The research firm had initially expected sales leaders to be more reliant on sales analytics, according to Fischbein, who says that the most surprising thing about the survey was how analytics were failing to meet expectations.

Chief sales officers need to turn to analytics as the world moves to more data-driven decisions, Fischbein adds, noting that the need to understand and stay ahead of changing customer behavior prompts many analytics teams to seek additional data on customer activity across channels.

Forty-five percent of respondents cited data privacy concerns or regulations as their biggest barrier, followed by poor data quality and limited cross-functional collaboration (both at 44 percent).

“The net result is compounding complexity. More uncertainty creates more demand for analytics, which creates demand for more data, which in turn presents analytics teams with challenging operational barriers,” Fischbein explains.
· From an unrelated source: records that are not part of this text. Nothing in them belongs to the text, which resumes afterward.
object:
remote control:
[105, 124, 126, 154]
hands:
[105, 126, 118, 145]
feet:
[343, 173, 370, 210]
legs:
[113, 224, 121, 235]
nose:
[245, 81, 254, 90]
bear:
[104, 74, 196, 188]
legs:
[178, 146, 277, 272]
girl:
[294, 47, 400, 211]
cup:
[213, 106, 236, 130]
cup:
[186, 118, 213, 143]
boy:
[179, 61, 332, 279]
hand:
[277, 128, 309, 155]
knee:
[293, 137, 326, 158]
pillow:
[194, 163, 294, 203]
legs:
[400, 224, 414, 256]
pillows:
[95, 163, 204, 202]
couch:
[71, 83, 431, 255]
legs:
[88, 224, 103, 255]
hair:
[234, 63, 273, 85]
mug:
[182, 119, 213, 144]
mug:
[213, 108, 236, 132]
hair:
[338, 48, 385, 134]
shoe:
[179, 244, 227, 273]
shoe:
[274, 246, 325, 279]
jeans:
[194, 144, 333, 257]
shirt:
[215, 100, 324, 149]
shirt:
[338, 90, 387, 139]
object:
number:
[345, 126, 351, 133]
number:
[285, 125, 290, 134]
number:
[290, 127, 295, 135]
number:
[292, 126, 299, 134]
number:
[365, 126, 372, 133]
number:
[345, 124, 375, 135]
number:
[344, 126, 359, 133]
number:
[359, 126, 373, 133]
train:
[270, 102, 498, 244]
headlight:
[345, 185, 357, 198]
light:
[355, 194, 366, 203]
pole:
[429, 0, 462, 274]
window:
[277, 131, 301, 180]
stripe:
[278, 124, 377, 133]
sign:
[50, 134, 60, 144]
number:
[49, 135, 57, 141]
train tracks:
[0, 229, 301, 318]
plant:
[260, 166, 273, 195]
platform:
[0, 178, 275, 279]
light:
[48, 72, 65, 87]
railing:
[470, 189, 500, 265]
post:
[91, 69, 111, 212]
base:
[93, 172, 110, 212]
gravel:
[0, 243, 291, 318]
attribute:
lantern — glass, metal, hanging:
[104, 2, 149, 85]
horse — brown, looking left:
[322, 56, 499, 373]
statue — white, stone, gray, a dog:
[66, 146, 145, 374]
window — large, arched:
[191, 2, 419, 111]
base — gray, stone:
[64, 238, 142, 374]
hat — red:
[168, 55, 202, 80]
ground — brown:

The conventional approach to manage this range of demands just exacerbates the problem, she says. Many analytics teams simply aggregate requests from across the organization and believe that they can deliver value by taking on more and more. This puts the team in a reactive position and leads to a technology-
first approach to addressing gaps.

In other words, they make the best of what is available when the need hits, Fischbein says. “A better approach is for analytics leaders to prioritize the most important decisions their analytics are meant to drive and then build the systems and choose supporting tech that will best serve those decisions.”

And while sales leaders might seek analytics, they are often unsure how to use them when they receive them. They don’t start with the end in mind, Fischbein says. “It’s like they were thinking that data would magically solve their problems. But sometimes the data that they are drawing from isn’t as high-quality as they would like it to be. Also, when they get the data back, they don’t know what to do with it.”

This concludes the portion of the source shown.